Both types – EPS and XPS foam – are recyclable. But you may have trouble finding a recycling center that is capable of processing it. This is because the process of breaking down these materials is labor intensive and requires expensive machinery. In fact, XPS foam requires larger and more powerful machines to break down because of their thicker, more rigid composition than EPS foam.
Aside from finding a recycling program that accepts EPS or XPS foam, there are two other things you can do with styrofoam: 1) reuse it, or 2) use the alternative recyclable materials we discussed in the previous section as much as possible. This way you reduce the amount of waste you’re producing and that’s getting left in your city dump to rot over the course of thousands of years. People who feel strongly about doing their part to create a healthy, ethically sustainable environment for themselves and future generations on Earth should consider one or both of those two options.
Q&A About Styrofoam Recycling
Below are some common questions and answers about styrofoam, its impact on the environment, and its recyclability.
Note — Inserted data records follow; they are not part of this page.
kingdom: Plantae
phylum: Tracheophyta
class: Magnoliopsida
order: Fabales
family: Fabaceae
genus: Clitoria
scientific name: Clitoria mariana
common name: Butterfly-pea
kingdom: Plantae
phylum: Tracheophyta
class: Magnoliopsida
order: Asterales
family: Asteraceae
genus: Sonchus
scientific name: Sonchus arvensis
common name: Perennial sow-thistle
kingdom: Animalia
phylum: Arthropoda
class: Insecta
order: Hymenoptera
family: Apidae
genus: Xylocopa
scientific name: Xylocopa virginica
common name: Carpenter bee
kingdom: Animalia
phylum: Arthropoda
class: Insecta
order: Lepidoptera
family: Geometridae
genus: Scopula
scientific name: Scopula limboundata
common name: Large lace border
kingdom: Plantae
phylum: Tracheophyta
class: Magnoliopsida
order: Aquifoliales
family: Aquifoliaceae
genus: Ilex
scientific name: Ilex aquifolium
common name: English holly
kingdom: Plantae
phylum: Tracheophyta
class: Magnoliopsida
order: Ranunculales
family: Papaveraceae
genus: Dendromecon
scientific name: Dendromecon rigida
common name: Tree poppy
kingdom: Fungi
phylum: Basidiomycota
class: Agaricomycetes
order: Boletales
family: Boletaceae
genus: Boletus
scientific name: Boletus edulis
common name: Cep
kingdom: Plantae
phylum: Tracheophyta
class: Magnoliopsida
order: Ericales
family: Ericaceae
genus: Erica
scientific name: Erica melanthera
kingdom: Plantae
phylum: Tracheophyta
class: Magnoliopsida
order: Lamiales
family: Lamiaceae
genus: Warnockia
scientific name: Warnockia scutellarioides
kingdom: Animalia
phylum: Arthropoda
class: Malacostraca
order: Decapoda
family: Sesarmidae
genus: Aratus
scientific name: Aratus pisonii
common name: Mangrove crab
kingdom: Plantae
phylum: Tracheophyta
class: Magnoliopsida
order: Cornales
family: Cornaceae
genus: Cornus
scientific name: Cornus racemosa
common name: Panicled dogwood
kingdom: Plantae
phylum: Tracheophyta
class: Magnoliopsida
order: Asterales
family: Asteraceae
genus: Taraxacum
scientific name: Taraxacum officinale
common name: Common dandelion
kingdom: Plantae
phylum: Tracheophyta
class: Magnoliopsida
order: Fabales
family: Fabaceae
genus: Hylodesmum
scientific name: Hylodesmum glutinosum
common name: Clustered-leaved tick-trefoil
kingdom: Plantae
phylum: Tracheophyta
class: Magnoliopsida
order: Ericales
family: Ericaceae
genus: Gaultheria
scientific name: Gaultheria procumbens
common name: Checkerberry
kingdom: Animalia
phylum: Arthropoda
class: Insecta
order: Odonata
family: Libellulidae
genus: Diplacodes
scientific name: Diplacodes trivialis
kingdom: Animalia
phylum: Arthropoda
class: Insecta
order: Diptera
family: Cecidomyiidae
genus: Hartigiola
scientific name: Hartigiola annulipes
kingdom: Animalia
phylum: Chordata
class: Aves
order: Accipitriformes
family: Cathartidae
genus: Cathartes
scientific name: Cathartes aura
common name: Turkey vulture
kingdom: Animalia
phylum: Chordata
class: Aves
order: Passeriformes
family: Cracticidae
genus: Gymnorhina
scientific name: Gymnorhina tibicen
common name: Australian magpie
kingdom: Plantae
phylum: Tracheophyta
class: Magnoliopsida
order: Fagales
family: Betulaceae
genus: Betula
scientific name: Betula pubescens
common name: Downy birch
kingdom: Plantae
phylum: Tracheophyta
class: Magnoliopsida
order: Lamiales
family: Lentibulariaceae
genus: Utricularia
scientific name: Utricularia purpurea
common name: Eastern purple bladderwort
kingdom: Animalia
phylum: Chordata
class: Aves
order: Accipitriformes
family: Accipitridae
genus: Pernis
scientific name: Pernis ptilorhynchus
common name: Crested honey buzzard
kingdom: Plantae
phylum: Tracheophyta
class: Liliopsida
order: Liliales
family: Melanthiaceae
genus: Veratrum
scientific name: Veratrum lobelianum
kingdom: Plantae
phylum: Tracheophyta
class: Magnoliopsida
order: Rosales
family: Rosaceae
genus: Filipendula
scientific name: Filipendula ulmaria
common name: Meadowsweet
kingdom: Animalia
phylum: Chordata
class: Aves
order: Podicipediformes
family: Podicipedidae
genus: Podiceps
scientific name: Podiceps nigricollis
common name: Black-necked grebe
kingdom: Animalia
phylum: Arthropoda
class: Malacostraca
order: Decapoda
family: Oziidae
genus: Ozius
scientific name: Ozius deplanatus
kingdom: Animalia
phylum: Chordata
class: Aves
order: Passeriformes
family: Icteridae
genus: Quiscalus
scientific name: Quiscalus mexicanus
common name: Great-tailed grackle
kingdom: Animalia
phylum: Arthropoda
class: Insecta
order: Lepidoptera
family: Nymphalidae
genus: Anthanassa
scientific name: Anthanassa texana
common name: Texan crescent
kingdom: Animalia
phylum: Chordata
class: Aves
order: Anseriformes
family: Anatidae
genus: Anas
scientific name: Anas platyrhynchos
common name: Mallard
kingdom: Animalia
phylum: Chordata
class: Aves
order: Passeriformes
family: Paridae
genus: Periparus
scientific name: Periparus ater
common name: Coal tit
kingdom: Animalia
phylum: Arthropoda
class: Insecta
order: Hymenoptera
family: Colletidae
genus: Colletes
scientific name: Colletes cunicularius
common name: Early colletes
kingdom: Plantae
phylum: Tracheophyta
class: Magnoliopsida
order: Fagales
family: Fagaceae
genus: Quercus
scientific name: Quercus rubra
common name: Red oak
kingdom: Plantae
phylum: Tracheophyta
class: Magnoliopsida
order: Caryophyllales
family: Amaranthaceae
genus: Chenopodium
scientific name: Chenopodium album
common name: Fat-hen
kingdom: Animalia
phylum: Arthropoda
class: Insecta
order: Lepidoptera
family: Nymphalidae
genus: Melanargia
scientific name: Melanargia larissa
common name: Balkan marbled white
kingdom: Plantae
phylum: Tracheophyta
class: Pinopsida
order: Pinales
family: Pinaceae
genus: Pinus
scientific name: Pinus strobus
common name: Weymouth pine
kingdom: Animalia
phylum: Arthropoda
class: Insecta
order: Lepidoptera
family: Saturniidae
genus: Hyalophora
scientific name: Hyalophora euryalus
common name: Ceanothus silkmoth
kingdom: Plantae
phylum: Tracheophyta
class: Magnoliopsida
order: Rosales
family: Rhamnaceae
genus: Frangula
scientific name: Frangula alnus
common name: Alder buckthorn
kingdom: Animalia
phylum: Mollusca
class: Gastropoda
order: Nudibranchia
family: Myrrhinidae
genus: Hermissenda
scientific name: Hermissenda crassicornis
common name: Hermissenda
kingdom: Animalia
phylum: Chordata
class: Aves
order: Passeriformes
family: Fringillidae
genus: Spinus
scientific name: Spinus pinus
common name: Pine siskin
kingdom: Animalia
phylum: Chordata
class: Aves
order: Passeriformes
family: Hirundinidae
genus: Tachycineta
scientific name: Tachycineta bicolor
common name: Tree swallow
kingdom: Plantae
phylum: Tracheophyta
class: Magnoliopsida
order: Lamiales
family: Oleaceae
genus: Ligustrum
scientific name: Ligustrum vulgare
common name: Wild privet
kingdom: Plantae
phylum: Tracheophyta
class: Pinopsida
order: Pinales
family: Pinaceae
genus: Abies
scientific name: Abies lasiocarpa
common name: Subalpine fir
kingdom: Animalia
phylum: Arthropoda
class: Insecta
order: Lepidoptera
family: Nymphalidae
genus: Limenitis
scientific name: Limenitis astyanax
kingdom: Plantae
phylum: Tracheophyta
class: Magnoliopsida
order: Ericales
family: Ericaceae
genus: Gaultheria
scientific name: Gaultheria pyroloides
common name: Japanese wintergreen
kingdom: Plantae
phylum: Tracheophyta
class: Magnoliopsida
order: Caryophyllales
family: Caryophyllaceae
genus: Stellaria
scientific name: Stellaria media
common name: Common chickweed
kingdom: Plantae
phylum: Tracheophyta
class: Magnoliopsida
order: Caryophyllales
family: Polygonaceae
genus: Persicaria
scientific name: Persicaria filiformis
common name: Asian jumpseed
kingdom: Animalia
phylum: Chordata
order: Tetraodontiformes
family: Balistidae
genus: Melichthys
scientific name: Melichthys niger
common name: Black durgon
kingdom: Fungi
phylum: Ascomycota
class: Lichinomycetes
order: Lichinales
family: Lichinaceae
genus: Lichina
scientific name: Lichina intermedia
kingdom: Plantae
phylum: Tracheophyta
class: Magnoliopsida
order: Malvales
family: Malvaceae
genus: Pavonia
Can I put styrofoam in the recycle bin?
No, you can’t. The materials you put in the recycle bin are processed differently from styrofoam. Not all recycling centers have the machinery to recycle styrofoam. If you’re not sure if they accept it, it’s best to store your extra polystyrene foam separate from the rest of your recyclable materials, and then call your local recycling center.
Can you microwave styrofoam?
Yes, but according to Healthline, you should only microwave styrofoam products that bear the label “microwave safe.” Products with that label have been tested by the FDA to ensure their safety. If it does not specifically say “microwave safe” on it, then heating it up could release the styrofoam’s base material, styrene, which is a carcinogen.
How do I dispose of styrofoam?
Ideally, you should save your styrofoam and reuse it or deliver it to a recycling facility that can process it. However, if you must throw it away, break it down into small pieces so it can degrade more easily.
How long does it take for styrofoam to decompose?
Experts estimate that styrofoam will take thousands of years to decompose on its own.
Is styrofoam plastic?
Styrofoam is a form of plastic; however, unlike traditional clear plastic, it is not easily recyclable. It cannot be included in the same recycle bin as clear plastic.
Can you burn styrofoam?
You should never burn styrofoam. Burning polystyrene foam can release its base material, styrene, which is cancerous to humans.
Is styrofoam toxic?
Styrofoam is not toxic on its own. But if it breaks down into its base material, styrene, through extreme heat, it can become extremely toxic. Styrene has been found by scientists to be a human carcinogen.
Can you heat up styrofoam?
You should only heat up styrofoam in the microwave, and only then if it is labelled “microwave safe.”
Is styrofoam biodegradable?
Not really, it degrades only over an extremely long period of time – to the tune of hundreds of years. Other, faster biodegrading processes such as exposure to sunlight, have been explored, but none of them have been implemented on a large scale. The problem of tons of foam waste lying around in our dumps and oceans for the foreseeable future remains a concern.
Is styrofoam eco-friendly?
Styrofoam is not eco-friendly. It takes an extremely long time to biodegrade, is not easily recyclable, and was first manufactured using CFCs, which are known to damage the Earth’s protective ozone layer. In addition to that its base material is heavily toxic which can be released if burnt or overheated.